I think you’ll start seeing those types of geo-tracking tags on a lot more items, which then means companies have a lot more visibility somewhere in their company where they’re doing business. If suddenly your widgets become smart widgets because of these tracking tags and they all start showing up and pinging that they’re in Tehran or Pyongyang, are you going to have that data feeding to a compliance function?
Another example is something that telecom companies do. When you turn on a cell phone, it pings a software server to look for the latest update, right? The company knows where your phone is in the world, right? It registers the location.
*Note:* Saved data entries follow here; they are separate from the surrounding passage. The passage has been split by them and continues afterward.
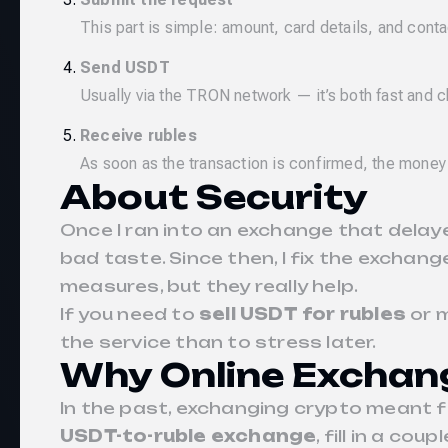
This part is simple: amount, card details, and conta
Send USDT
Usually via the TRON network — it’s both fast and 
Receive rubles
As soon as the transaction is confirmed, the money
About Security
Once I ran into an exchange that delay
bad taste. Since then, I fix the excha
measures, but they really help.
If you need to
sell USDT for rubles
or 
the service than to stress later.
Why Online Exchan
In the past, exchanging crypto meant fi
USDT-to-ruble exchange
, fill in a cou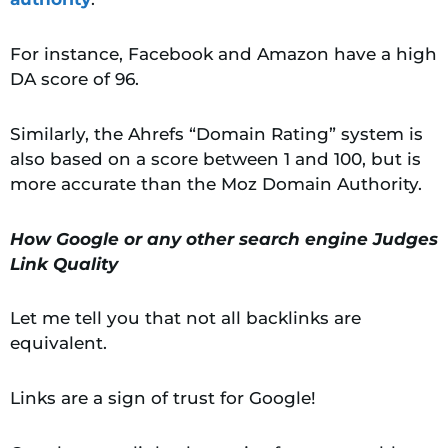
For instance, Facebook and Amazon have a high
DA score of 96.
Similarly, the Ahrefs “Domain Rating” system is
also based on a score between 1 and 100, but is
more accurate than the Moz Domain Authority.
How Google or any other search engine Judges
Link Quality
Let me tell you that not all backlinks are
equivalent.
Links are a sign of trust for Google!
So, you can imagine a scenario where a bunch of phones come on and register that they’re in a sanctioned country. When that happens, if your compliance function is tied into that system, they can immediately be notified. They can see that the group of phones came from the same lot and were all sold to the same distributor who then sold the phones to a sub-distributor. Because you have this technology connection with compliance, you can figure out how they got to the sanctioned country, then notify the US government from a disclosure perspective and remediate by firing the sub-distributor. I have seen this happen and when done right, that all occurred in less than 72 hours from the moment the phones switched on in a sanctioned country.
Bottom line is that if you have the data somewhere in your company, you better be thinking about how to use it from a compliance perspective because the government looks at the knowledge of the company and its employees very broadly and if you have an issue go undetected by compliance but operations “knew” about it for months or years – that is not a good look in front of the regulators.